◆ **Page text**:

Received the following set of the comments.
- mosea said...
What do you think of Xingquan International? I have read that a strategic investor has taken up a pole position in this company and would even be willing to buy more should Xingquan pays 20 sen dividend as a long term policy.
Xingquan's 3rd Q account shows that the company has more than RM270 million cash. I am sure the EPS would be around 40 sen upon its 4th Q result announcement.
What is your take on Xingquan? It could be very well a big diamond in the making.
Xinquan the stock, decided to launch into orbit.
Well do not get me wrong, I am not implying anything. Just stating the facts. And Xingquan closed at 1.82, which is a twelve month high (IINM this should the highest closing ever for Xingquan)
Firstly, as I am sure you are more than aware, I am not an investment advisor and neither am I a Sotong. Which means, I really do not know much about diamonds and neither do I know if this stock can continue its journey into the orbit and neither do I know if the stock will plunge. Basically, I know nuts about what a stock will or will not do!
Ok?
Not trying to be rude or being an anti-social communist but I am merely stating what I am so that we have no misunderstanding and personally, I think the Sotong is way over rated! :P
So where are we?
Oh.. Xingquan. :)
Xingquan was listed in July 2009. The IPO retail price was was adjusted lower from 2.10 to 1.71 (institutional investors paid 1.80 for it).
My beloved and absolute star research house, OSK Research gave it an IPO fair value price of just 1.73. Here's their reasoning:
- A short term spike in interest. Although the Group is fundamentally sound, we think that the stock is fully valued at RM1.73 (based on a weighted average of Singapore listed Peers’ PE of 5.4x FY10 EPS). We feel that benchmarking against sportswear related S-share companies in Singapore is more realistic rather than Hong Kong- or China-listed companies given the nature of the Malaysian market. Nonetheless, as this is the first foreign IPO in Malaysia, short term interest may possibly lead to short term gains. However, in the longer term, interest may wane with more such IPOs, unless Xingquan outperforms our expectations.
( Hmm.. it would interesting to know how many S-Share companies in Singapore are in the sportswear sector and it would also be extremely to see their earnings performance since listing in Singapore)
OSK's fy 2010 earnings forecast for Xingquan is 102.6 million.
CIMB was one of the facilitator for Xingquan's listing, so I would probably take the following comments from CIMB Research with a massive dosage of salt! :P
- Initiate with OUTPERFORM. Backed by an increase in production capacity and expansion of its distribution network, and underpinned by the increasing popularity of sports, we project FY09-FY11 earnings CAGR of 32% for Xingquan on revenue CAGR of 34%. Our target price is RM2.60 based on 6.0x CY10 P/E or a 60% discount to listed peers under our coverage in view of Xingquan’s smaller size.
CIMB's 2010 forecast earnings for Xingquan's fy 2010 is 220 million! (LOL!)
RHB's target price was even higher! :P
- Valuations. For comparison purposes, we have selected a combination of companies that have similar business divisions and produce goods related to Xingquan’s portfolio of products. By applying a 50% discount to the FY10 sector average of 12.1x, we derive a target PER of 6x. We have applied the discount to reflect its smaller size, i.e. revenue and capacity. Ascribing a target CY10 PER of 6x, we derive a fair value of RM2.63 for Xingquan.

◆ **Listed records**:
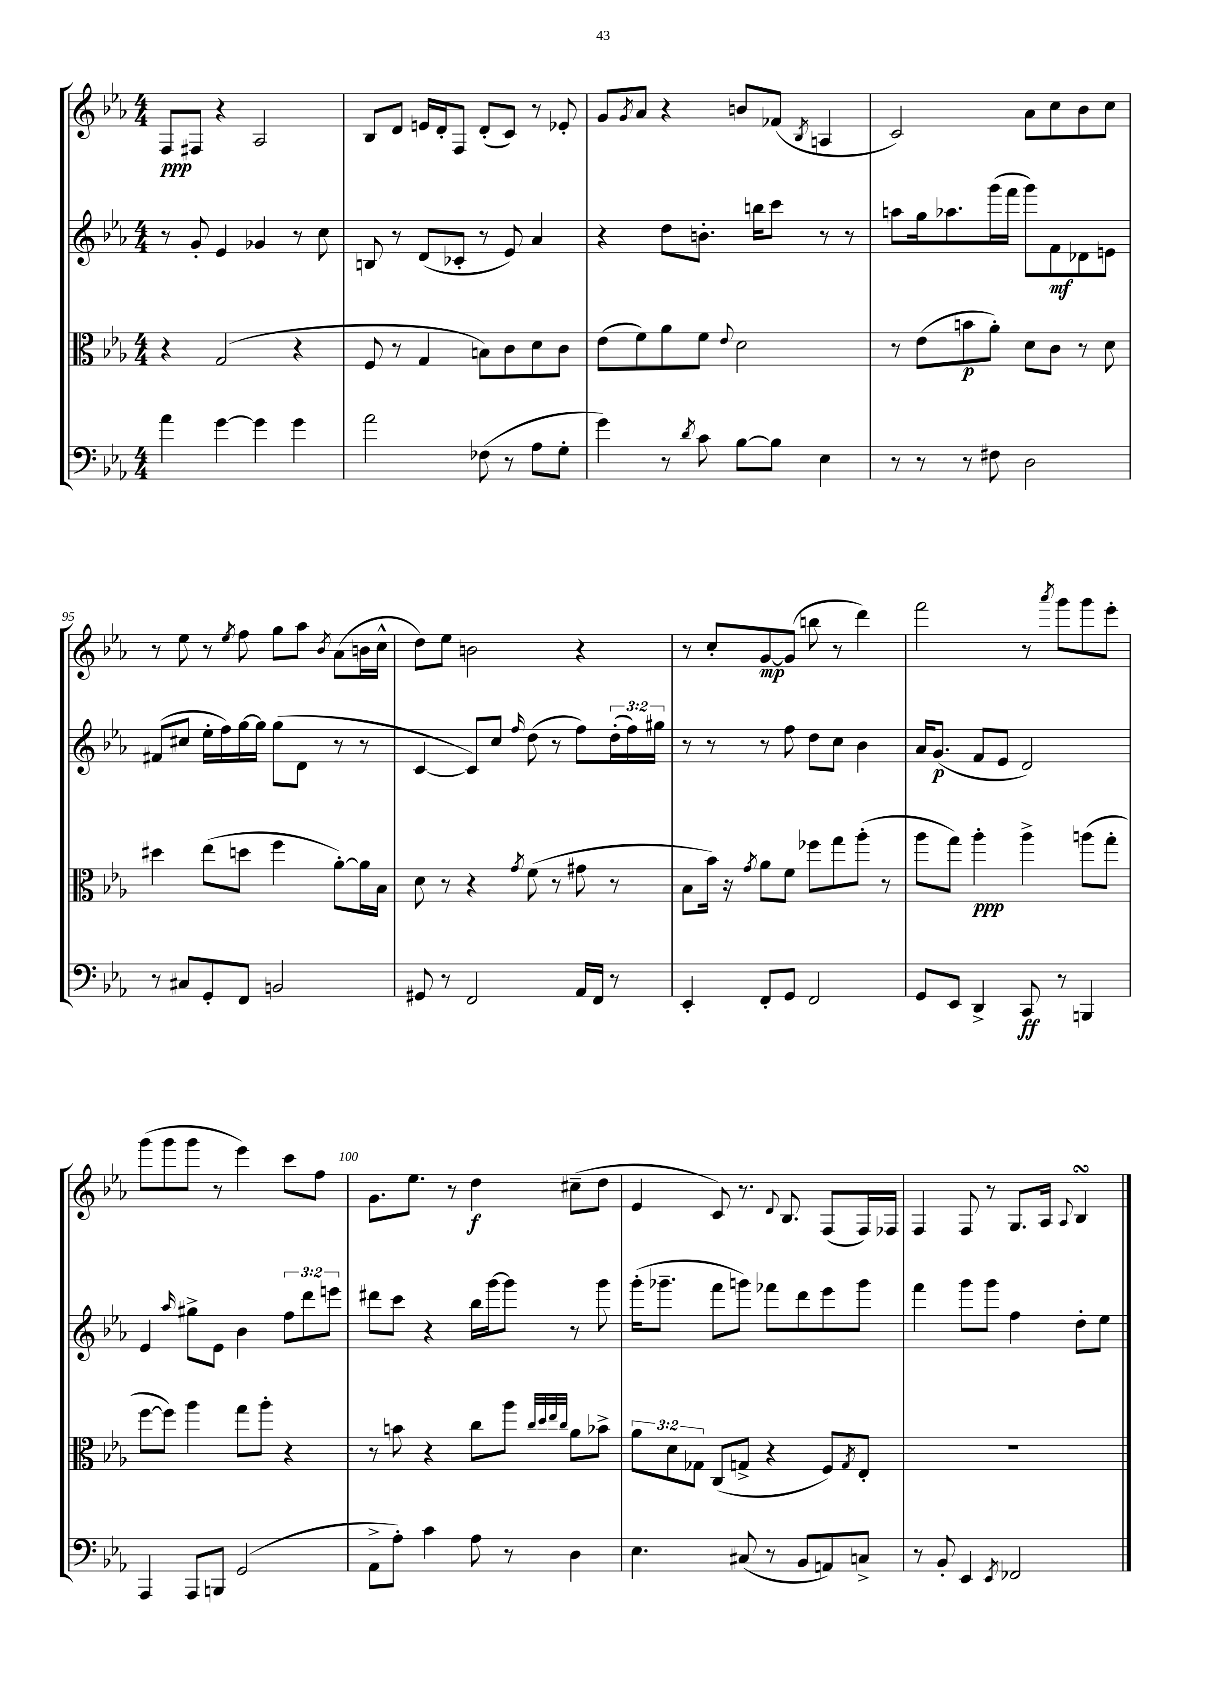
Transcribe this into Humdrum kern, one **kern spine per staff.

**kern	**kern	**kern	**kern
*staff4	*staff3	*staff2	*staff1
*clefF4	*clefC3	*clefG2	*clefG2
*k[b-e-a-]	*k[b-e-a-]	*k[b-e-a-]	*k[b-e-a-]
*M4/4	*M4/4	*M4/4	*M4/4
4a-	4r	8r	8F
.	.	8g'	8F#
[4g	(2G	4e-	4r
4g]	.	4g-	2A-
4g	4r	8r	.
.	.	8cc	.
=	=	=	=
2a-	8F	8B	8B-
.	8r	8r	8d
.	4G	(8d	16e
.	.	.	16d'
.	.	8c-'	8F
(8F-	8B)	8r	(8d'
8r	8c	8e-)	8c)
8A-	8d	4a-	8r
8G'	8c	.	8e-'
=	=	=	=
4g)	(8e-	4r	8g
.	.	.	8qg
.	8f)	.	8a-
8r	8a-	8dd	4r
8qd	.	.	.
8c	8f	8.b'	.
.	8qqe-	.	.
[8B-	2d	.	8b
.	.	16bb	.
8B-]	.	8ccc	(8f-
.	.	.	8qB-
4E-	.	8r	4A
.	.	8r	.
=	=	=	=
8r	8r	8aa	2c)
8r	(8e-	16gg	.
.	.	8.aa-	.
8r	8b	.	.
8F#	8a-')	(16ggg	.
.	.	16fff	.
2D	8d	8ggg)	8a-
.	8c	8f	8cc
.	8r	8d-	8b-
.	8d	8e	8cc
=	=	=	=
8r	4dd#	(8f#	8r
8C#	.	8cc#	8ee-
8GG'	(8ee-	16ee-'	8r
.	.	16ff)	.
.	.	.	8qee-
8FF	8dd	[16gg	8ff
.	.	16gg]	.
2BB	4ff	(8gg	8gg
.	.	8d	8aa-
.	.	.	8qb-
.	[8a-')	8r	(8a-
.	16a-]	8r	16b
.	16B-	.	16cc^^
=	=	=	=
8GG#	8d	[4c	8dd)
8r	8r	.	8ee-
2FF	4r	8c])	2b
.	.	8cc	.
.	8qg	16qqff	.
.	(8f	(8dd	.
.	8r	8r	.
16AA-	8g#	8ff)	4r
16FF	.	.	.
8r	8r	(24dd'	.
.	.	24ff)	.
.	.	24gg#	.
=	=	=	=
4EE-'	8B-	8r	8r
.	16b-)	8r	8cc'
.	16r	.	.
.	8qg	.	.
8FF'	8a-	8r	[8g
8GG	8f	8ff	(8g]
2FF	8ff-	8dd	8bb
.	8gg	8cc	8r
.	(8aa-'	4b-	4ddd)
.	8r	.	.
=	=	=	=
8GG	8aa-	16a-	2fff
.	.	(8.g	.
8EE-	8gg)	.	.
4DD^	4aa-'	8f	.
.	.	8e-	.
8CC	4aa-^	2d)	8r
.	.	.	8qaaa-
8r	.	.	8ggg
4BBB	(8aa	.	8ggg
.	8gg'	.	8eee-'
=	=	=	=
4AAA-	[8ff	4e-	(8ggg
.	8ff])	.	8ggg
.	.	16qqaa-	.
8AAA-	4aa-	8gg#^	8ggg
8BBB	.	8e-	8r
(2GG	8gg	4b-	4eee-)
.	8aa-'	.	.
.	4r	12ff	8ccc
.	.	12ddd	.
.	.	.	8ff
.	.	12eee	.
=	=	=	=
8AA-^	8r	8ddd#	8.g
8A-')	8b	8ccc	.
.	.	.	8.ee-
4c	4r	4r	.
.	.	.	8r
8A-	8cc	16bb-	4dd
.	.	[16ggg	.
8r	8aa-	8ggg]	.
.	32qqcc	.	.
.	32qqdd	.	.
.	32qqee-	.	.
.	32qqcc	.	.
4D	8a-	8r	(8cc#~
.	8b-^	8ggg	8dd
=	=	=	=
4.E-	12a-	(16ggg'	4e-
.	.	8.ggg-~	.
.	12d	.	.
.	12G-	.	.
.	(8C	8fff	8c)
(8C#	8G^	8ggg)	8.r
8r	4r	8fff-	.
.	.	.	8qqd
.	.	.	8.B-
8BB-	.	8ddd	.
8AA)	8F)	8eee-	(8F
.	8qG	.	.
8C^	8E-'	8ggg	16F)
.	.	.	16F-
=	=	=	=
8r	1r	4fff	4F
8BB-'	.	.	.
4EE-	.	8ggg	8F
.	.	8ggg	8r
8qEE-	.	.	.
2FF-	.	4ff	8.G
.	.	.	16A-
.	.	.	8qqA-
.	.	8dd'	4B-
.	.	8ee-	.
==	==	==	==
*-	*-	*-	*-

◆ **Aim of the task**: Retype the part of the post about Xingquan that starts at "- mosea said..." and stops after "launch into orbit.".

◆ **Exercise answer**:
- mosea said...
What do you think of Xingquan International? I have read that a strategic investor has taken up a pole position in this company and would even be willing to buy more should Xingquan pays 20 sen dividend as a long term policy.
Xingquan's 3rd Q account shows that the company has more than RM270 million cash. I am sure the EPS would be around 40 sen upon its 4th Q result announcement.
What is your take on Xingquan? It could be very well a big diamond in the making.
Xinquan the stock, decided to launch into orbit.